Task details:
Edit the records from the line containing "Segment anything that is liver. (SVG masks)" through the end of the records, changing "spleen" to "gallbladder" and leaving everything else as it is. Give only those lines.

-------

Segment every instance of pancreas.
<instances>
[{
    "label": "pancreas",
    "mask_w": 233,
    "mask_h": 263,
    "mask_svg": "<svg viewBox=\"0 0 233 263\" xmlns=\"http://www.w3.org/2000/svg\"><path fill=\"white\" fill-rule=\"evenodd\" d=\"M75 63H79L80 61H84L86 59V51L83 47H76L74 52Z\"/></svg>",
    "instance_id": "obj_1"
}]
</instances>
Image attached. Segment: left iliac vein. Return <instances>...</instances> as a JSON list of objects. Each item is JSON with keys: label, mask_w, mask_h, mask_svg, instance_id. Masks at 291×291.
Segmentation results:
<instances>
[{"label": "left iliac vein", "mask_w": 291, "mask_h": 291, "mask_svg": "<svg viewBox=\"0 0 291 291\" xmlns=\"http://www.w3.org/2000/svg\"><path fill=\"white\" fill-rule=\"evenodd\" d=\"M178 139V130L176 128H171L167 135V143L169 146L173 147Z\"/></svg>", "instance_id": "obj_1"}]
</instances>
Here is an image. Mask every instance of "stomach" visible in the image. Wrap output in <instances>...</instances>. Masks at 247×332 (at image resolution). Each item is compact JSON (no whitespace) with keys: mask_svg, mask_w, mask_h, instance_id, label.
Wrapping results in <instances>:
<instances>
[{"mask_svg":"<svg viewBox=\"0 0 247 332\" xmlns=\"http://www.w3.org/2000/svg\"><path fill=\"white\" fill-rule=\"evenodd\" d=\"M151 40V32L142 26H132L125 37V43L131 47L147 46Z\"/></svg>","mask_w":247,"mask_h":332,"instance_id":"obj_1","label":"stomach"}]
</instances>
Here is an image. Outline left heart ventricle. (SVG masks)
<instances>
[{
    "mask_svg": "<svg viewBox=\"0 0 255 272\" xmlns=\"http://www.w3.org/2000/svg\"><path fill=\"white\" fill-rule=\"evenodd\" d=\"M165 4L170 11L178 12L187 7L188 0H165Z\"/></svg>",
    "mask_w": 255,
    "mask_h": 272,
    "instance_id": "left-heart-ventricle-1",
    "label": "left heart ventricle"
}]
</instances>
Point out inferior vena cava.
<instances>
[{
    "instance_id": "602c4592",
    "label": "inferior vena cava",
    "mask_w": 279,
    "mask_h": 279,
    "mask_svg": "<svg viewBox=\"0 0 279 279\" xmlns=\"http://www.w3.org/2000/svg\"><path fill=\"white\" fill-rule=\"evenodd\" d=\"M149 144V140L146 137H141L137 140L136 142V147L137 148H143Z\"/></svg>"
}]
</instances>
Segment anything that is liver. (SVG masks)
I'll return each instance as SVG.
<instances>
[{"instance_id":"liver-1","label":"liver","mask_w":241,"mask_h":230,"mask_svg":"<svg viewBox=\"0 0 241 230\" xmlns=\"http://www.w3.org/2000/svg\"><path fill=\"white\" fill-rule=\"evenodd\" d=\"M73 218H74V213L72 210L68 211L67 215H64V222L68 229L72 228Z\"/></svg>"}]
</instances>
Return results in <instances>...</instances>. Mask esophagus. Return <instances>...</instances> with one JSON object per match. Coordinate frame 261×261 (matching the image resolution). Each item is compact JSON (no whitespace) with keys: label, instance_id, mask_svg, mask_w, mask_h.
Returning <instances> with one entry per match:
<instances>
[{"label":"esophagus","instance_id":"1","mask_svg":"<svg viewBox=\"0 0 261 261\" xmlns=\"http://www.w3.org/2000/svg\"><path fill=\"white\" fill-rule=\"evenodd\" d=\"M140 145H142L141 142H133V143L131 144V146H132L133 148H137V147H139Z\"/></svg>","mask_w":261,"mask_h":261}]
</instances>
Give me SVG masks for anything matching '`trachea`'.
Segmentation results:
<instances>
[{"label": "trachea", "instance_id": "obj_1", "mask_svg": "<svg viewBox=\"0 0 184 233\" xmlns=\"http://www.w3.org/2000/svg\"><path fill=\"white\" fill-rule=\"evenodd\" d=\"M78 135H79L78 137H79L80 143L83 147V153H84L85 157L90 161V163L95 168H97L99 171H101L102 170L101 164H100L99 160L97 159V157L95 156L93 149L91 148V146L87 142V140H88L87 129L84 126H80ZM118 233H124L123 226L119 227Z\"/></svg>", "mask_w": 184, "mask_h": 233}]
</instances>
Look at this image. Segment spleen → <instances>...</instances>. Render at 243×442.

-------

Answer below:
Segment anything that is liver. (SVG masks)
I'll return each instance as SVG.
<instances>
[{"instance_id":"liver-1","label":"liver","mask_w":241,"mask_h":230,"mask_svg":"<svg viewBox=\"0 0 241 230\" xmlns=\"http://www.w3.org/2000/svg\"><path fill=\"white\" fill-rule=\"evenodd\" d=\"M73 218H74V213L72 210L68 211L67 215H64V222L68 229L72 228Z\"/></svg>"}]
</instances>
Return results in <instances>...</instances>. Mask esophagus. Return <instances>...</instances> with one JSON object per match. Coordinate frame 261×261 (matching the image resolution). Each item is compact JSON (no whitespace) with keys: label, instance_id, mask_svg, mask_w, mask_h.
Returning <instances> with one entry per match:
<instances>
[{"label":"esophagus","instance_id":"1","mask_svg":"<svg viewBox=\"0 0 261 261\" xmlns=\"http://www.w3.org/2000/svg\"><path fill=\"white\" fill-rule=\"evenodd\" d=\"M140 145H142L141 142H133V143L131 144V146H132L133 148H137V147H139Z\"/></svg>","mask_w":261,"mask_h":261}]
</instances>
Give me SVG masks for anything matching '`trachea`'.
Segmentation results:
<instances>
[{"label": "trachea", "instance_id": "obj_1", "mask_svg": "<svg viewBox=\"0 0 184 233\" xmlns=\"http://www.w3.org/2000/svg\"><path fill=\"white\" fill-rule=\"evenodd\" d=\"M78 135H79L78 137H79L80 143L83 147V153H84L85 157L90 161V163L95 168H97L99 171H101L102 170L101 164H100L99 160L97 159V157L95 156L93 149L91 148V146L87 142V140H88L87 129L84 126H80ZM118 233H124L123 226L119 227Z\"/></svg>", "mask_w": 184, "mask_h": 233}]
</instances>
Look at this image. Segment gallbladder → <instances>...</instances>. Render at 243×442.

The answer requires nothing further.